August 29, 2010 § 5 Comments
Passage: bottom of page 53 to top of page 55
In my opinion, in many of the interactions throughout Tom Sawyer nature is subservient to man. Take for example the start of chapter VII, in particular the portion on pages 53 through 55. In this excerpt Tom Sawyer uses a tick to assuage his boredom during class. Tom, finding himself unable to concentrate, gives up on it entirely when he remember that he has a tick stuff in his pocket. He is thankful for the distraction, and thinks of the tick only in terms of how it can profit him. While this line of thought might not be unsurprising for something like a tick, the same thought process is applied to many other animals and aspects of nature throughout the books. When he released the tick, it “glowed with gratitude” (pg 53) for its freeddom, but “it was premature” (53) because Tom proceed to guide and prod him with a pin. The tick is utterly at his mercy, used as a source of entertainment. Tom “exercises” the tick, forcing it to run to and fro. The choice of the word exercise in context shows how utterly Tom is in control of the tick. He is like a God to the tick, but not even a malicious one. He just merely views the tick as a lesser creature that is there for his amusement.
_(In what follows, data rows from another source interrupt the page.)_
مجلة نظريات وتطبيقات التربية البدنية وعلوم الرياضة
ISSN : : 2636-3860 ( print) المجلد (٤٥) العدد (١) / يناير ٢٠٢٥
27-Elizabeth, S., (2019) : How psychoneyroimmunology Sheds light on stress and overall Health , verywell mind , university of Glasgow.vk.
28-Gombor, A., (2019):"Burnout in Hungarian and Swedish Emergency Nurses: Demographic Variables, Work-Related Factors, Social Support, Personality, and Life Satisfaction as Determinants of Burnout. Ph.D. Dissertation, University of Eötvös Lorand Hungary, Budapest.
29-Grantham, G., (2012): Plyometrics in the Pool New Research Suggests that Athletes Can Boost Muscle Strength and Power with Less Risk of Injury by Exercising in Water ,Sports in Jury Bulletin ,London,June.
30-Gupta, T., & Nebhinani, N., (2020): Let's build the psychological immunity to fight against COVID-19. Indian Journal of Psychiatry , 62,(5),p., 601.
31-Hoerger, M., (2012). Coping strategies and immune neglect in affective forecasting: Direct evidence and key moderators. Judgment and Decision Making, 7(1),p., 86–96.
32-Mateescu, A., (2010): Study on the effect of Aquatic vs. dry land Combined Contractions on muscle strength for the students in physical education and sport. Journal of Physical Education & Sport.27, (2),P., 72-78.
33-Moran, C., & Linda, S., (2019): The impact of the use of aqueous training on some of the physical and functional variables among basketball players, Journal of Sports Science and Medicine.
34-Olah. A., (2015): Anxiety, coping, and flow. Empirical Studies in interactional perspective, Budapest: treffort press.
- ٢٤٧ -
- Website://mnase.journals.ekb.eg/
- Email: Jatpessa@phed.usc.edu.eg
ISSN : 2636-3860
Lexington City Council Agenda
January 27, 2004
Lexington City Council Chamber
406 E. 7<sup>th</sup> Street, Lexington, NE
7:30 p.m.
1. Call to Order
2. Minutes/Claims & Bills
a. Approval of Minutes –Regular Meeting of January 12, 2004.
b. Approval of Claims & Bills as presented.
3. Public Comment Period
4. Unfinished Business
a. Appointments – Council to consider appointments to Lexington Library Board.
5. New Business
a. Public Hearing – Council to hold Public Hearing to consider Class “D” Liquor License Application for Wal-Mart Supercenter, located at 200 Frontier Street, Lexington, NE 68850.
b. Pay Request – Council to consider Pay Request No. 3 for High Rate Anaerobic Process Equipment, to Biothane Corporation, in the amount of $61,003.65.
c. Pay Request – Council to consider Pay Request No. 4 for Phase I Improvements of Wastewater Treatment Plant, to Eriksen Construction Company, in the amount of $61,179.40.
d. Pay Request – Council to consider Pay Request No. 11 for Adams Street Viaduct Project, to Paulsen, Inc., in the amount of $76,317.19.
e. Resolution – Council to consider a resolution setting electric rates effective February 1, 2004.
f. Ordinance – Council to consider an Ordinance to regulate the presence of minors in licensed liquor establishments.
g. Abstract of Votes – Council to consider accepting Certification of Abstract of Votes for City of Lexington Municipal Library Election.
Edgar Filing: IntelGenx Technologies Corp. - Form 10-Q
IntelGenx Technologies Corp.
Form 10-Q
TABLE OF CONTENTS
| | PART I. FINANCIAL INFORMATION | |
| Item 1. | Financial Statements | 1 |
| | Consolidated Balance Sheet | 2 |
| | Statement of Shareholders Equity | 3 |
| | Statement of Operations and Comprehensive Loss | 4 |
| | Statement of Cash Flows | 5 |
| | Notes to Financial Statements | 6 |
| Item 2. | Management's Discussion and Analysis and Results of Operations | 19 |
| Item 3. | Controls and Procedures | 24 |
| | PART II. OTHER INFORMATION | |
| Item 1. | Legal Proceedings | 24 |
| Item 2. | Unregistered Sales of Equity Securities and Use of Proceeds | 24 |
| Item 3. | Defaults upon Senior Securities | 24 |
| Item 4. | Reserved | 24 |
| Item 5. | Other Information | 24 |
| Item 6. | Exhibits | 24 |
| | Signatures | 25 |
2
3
He doesn’t even recognize what he is doing is tormenting the tick, he just does it because he is bored. His friend Joe Harper joins in and they make a game of running the tick ragged as it tries to escape them. They boys don’t even recognize the irony of what they are doing. Here they sit, angry over how they are trapped and forced to work when they want to be free. And what are they doing to pass the time? “Exercising the prisoner” (54).
This “harmless” fun reveals the way Tom and his compatriots view nature. From irreverent use of dead cats to beetles and other insects stored in pockets, Tom Sawyer merely sees nature as another toy to play with. The power rests with the people during the human-nature interactions of Tom Sawyer, and while the characters seem to have an appreciation for nature and what it gives them, there is never any doubt who is on top in the end.
Edit: Changed some stuff, added the irony part.